My Rebate Funded Life

When John and I decided that he would open his own practice this year, we knew we would be living off our savings for a while.  Because, contrary to popular belief, neither “owning your own” anything nor “lawyer” actually equal instant riches (much to my dismay).  This decision should have been easy for  me for a couple of reasons.  First, because I’m good at saving money.  (According to my mother, I still have every babysitting dollar I ever earned sitting in a bank account accruing interest at a slower rate than inflation. This is not entirely true.  I actually spent most of that on my first laptop in 2000.  I do, however, still own that laptop.)  Second, and good for John, I happen to be an eager and lucky investor.  This season of my life, like working through his law school education, to me, is another investment.  I vowed, therefore, neither to worry nor complain about money this year.

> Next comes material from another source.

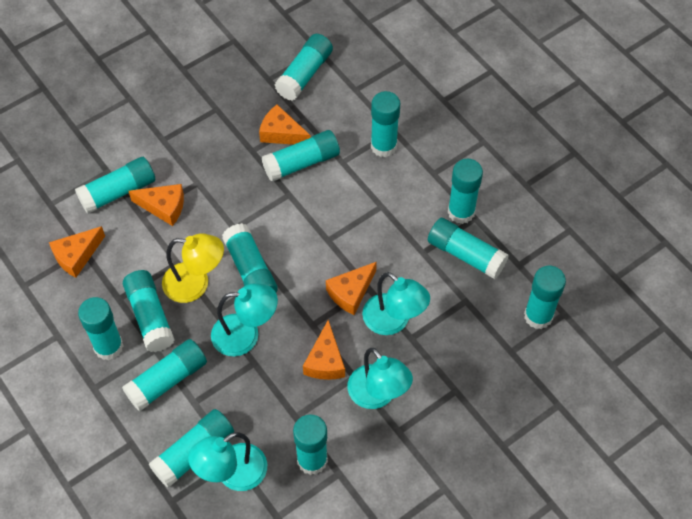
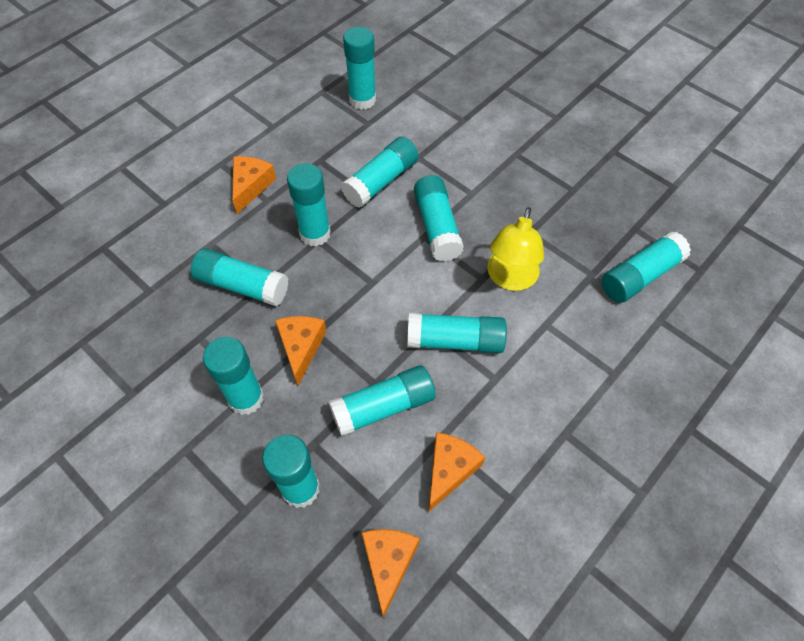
orange cheese: [49,226,105,278] [129,184,184,226] [259,105,311,145] [303,320,345,380] [326,262,377,315] = 5 -> [232,156,276,214] [275,316,327,386] [362,529,420,618] [428,432,485,512] = 4
turquoise glue stick: [75,157,155,214] [78,297,123,360] [122,339,207,411] [123,270,175,352] [149,409,234,488] [222,223,278,292] [262,130,340,182] [275,34,333,101] [293,414,328,475] [371,91,400,157] [428,218,509,279] [448,159,483,224] [524,266,566,329] = 13 -> [191,248,288,306] [203,337,264,415] [262,435,320,508] [287,163,331,247] [328,365,436,436] [341,137,418,208] [343,26,376,110] [407,313,507,353] [414,175,464,262] [602,231,691,303] = 10
turquoise lamp: [188,432,267,491] [211,283,278,357] [347,348,413,409] [362,272,430,335] = 4 -> none = 0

I’m going to praise myself for a moment here because beginning January 1st, I believe I’ve held up my end of this personal bargain.  This is despite the fact that our November financial planning session and predicted budget (conducted through the brilliance of an Excel spreadsheet + Google doc’s) did not account for some unexpected monsters.  The first and biggest beast looming in our financial shadow is the fact that we still own our condo in Burlington.  Another, unsurprisingly, is our transportation situation.  When Arnie the Accent finally chugged his last “I think I can” in October, John and I were actually blessed to be gifted the use of my sister’s college car while she is in Hawaii.  And while John holds his head as high as he can from the white Chevy-Baylor-Women’s-Lacrosse-Cavalier, we both know the time is coming to move onward and upward in the ranks of family automobiles.  I shudder as I imagine shopping for mini-vans, but have resigned myself to the inevitable and its quick approach.  Last, but not least, has been the beast known as health insurance.  I will say right now, I never once took it for granted that enduring abuse from public high-schoolers on a daily basis came with pretty good health benefits.  Those of you in a similar situation will completely understand that I live in far greater fear of an ear-infection than I do of back surgery or cancer.  Praise the government for the wonders of preventative/catastrophic health insurance and dear God help us if we accidentally get pregnant again.

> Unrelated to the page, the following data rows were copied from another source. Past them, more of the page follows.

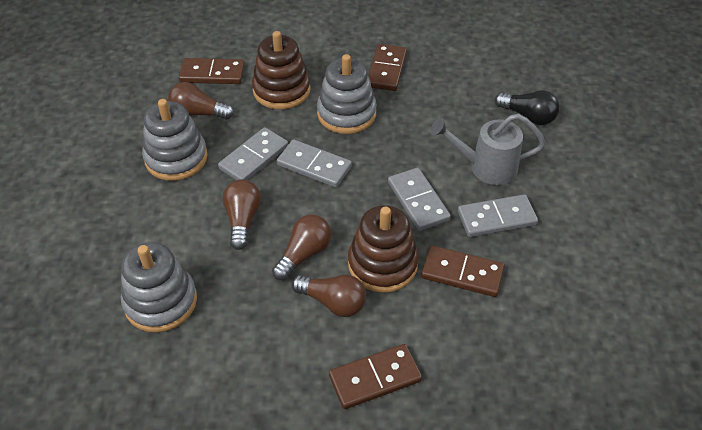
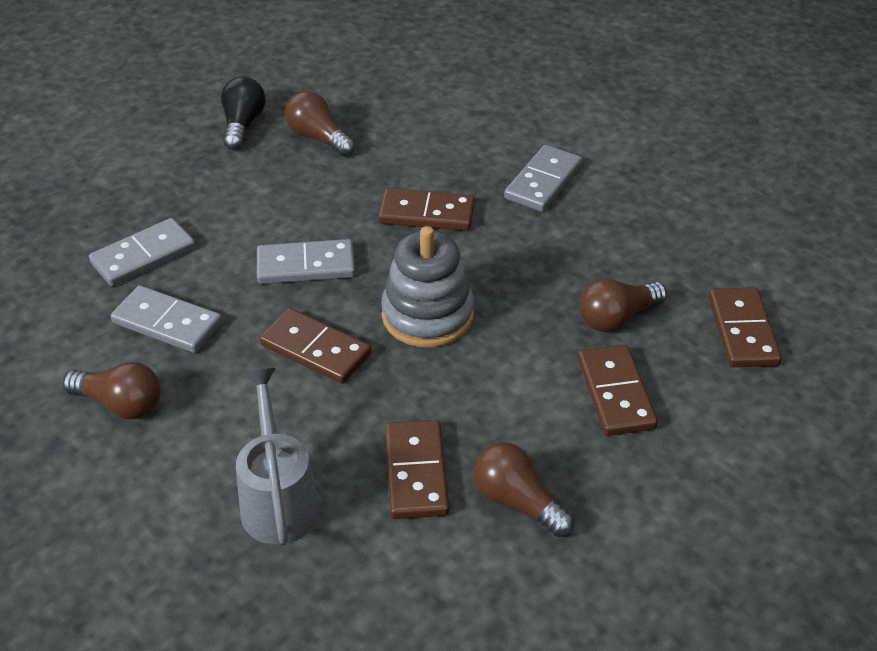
brown domino: [179,58,245,84] [329,344,422,409] [368,44,407,91] [421,245,505,297] = 4 -> [260,308,371,384] [378,188,475,231] [385,420,449,519] [578,345,658,436] [708,287,782,367] = 5
brown stacking toy: [252,31,311,109] [348,205,419,293] = 2 -> none = 0
grey stacking toy: [121,242,197,333] [142,99,208,181] [317,54,377,134] = 3 -> [381,226,474,348] = 1

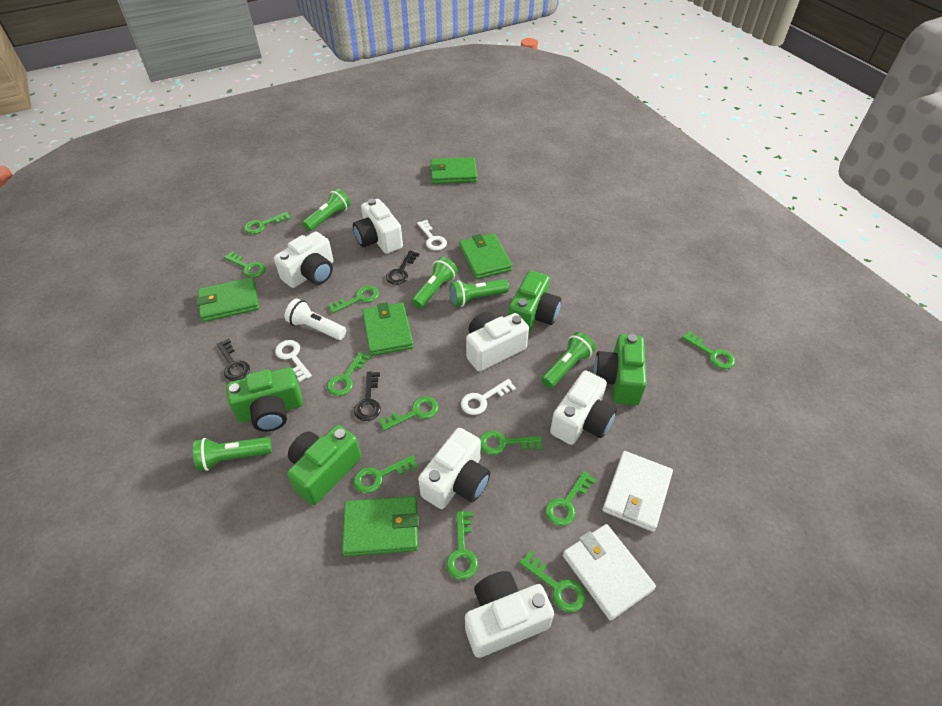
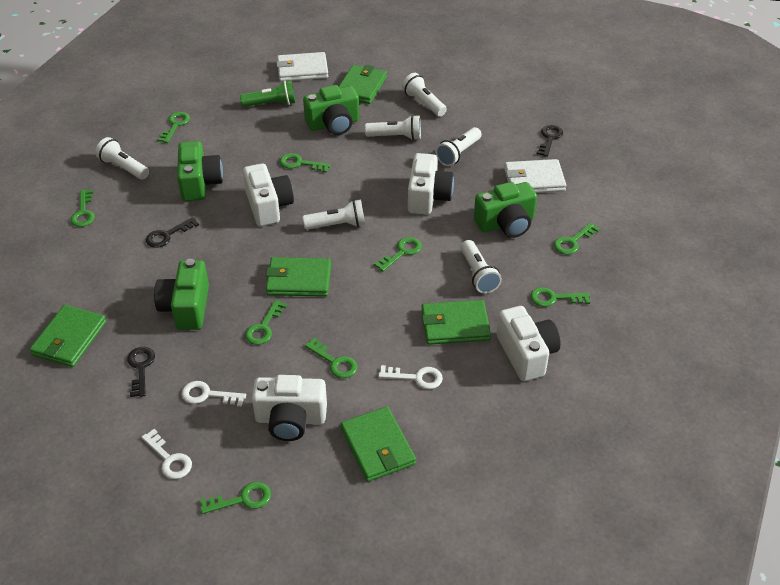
green flashlight: [193,437,272,471] [303,188,351,231] [412,257,458,309] [449,279,509,307] [541,332,595,388] = 5 -> [240,81,295,107] = 1
green key: [224,251,266,278] [244,212,291,234] [327,351,371,396] [328,286,379,313] [353,455,418,494] [379,396,438,431] [446,511,478,580] [480,431,542,455] [519,551,585,613] [545,471,596,526] [682,331,735,369] = 11 -> [70,190,95,227] [157,112,190,143] [200,482,271,514] [245,300,287,345] [279,153,331,173] [305,338,358,378] [374,237,422,272] [530,287,590,307] [554,223,600,255] = 9
white camera: [274,231,334,288] [353,199,403,254] [418,428,490,509] [465,571,554,658] [466,312,529,372] [550,370,617,445] = 6 -> [243,163,294,226] [252,375,327,441] [408,153,454,215] [497,306,560,381] = 4
white flashlight: [284,299,346,340] = 1 -> [95,137,149,180] [302,199,365,229] [365,115,421,140] [402,73,447,117] [435,127,482,166] [461,240,502,294] = 6

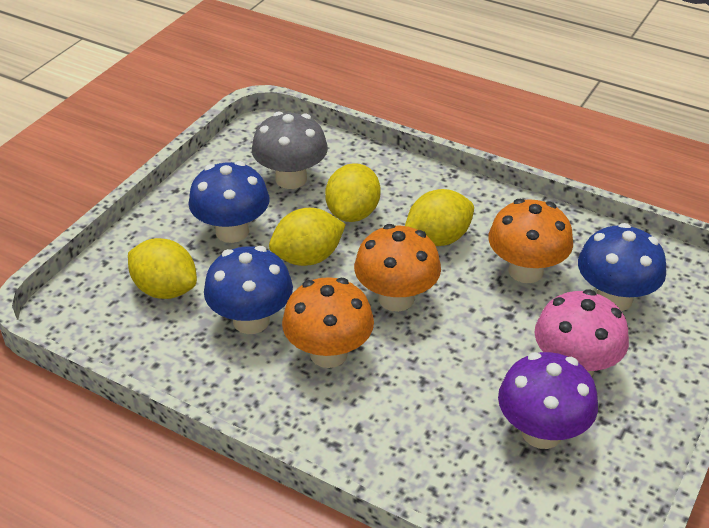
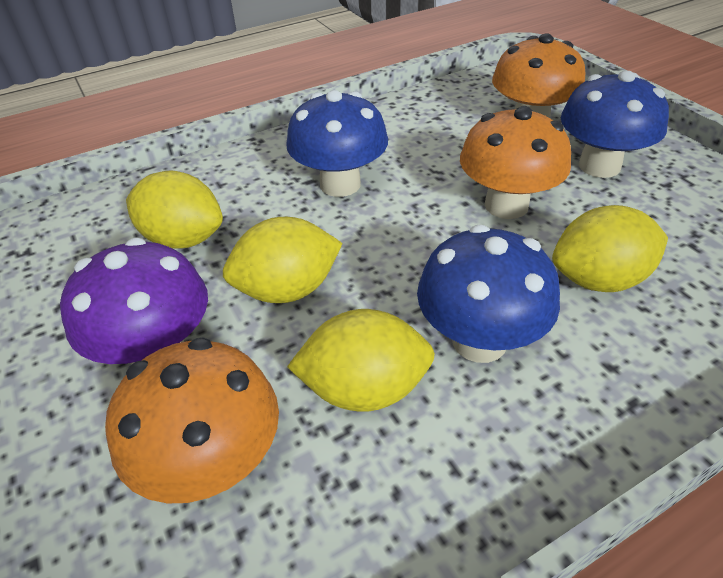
grey mushroom: [252,112,328,189] = 1 -> none = 0
pink mushroom: [534,289,629,377] = 1 -> none = 0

This is not complaining.  This is free therapy.

On the flip side, my effort to avoid complaining about finances has probably created in me an obnoxious habit of celebrating savings.  Again, my mother wonders exactly where her cheapest child could possibly manage to cut further corners (“You refuse to get cable or a home phone and I bought you your first microwave!”).  I like to tell people that I’m unofficially employed by Rite Aid through three magical little words: single check rebates.  In the past year I’ve become a bit obsessive about reducing our grocery budget through the systematic (and somewhat psychotic) use of coupon and sale shopping.  I’m not about to give away my secrets here (it would only add more stay-at-home-mom-style competition to my Sunday and Wednesday mornings) but I will say that I’ve effectively reduced our spending on food, paper products, medicine cabinet items, and toiletries by $25 a week.  I count this as my $1300 a year salary.

All of our dates this year have been mostly funded by Groupon referrals, a new GPS was paid for through Amazon gift cards, and I can’t remember the last time I actually spent money on diapers.  A few days ago I received a $45 check in the mail from Bacardi Rum and I’m expecting a $15 check in a few weeks courtesy of a diabetic device –  a disease I don’t even have.

My sincere apologies to friends and family who are sick of my savings celebrations.  All of this is really to say that it has been a little difficult moving from a position of primary financial contributor to my family to living at the mercy of my husband’s brain and God’s grace.  I am admittedly still learning how to measure my worth in something other than dollar signs.  Because at 5:30 every evening, when John asks, “How was your day?” I rather prefer another random savings announcement to, “Well, the children are still alive, aren’t they?”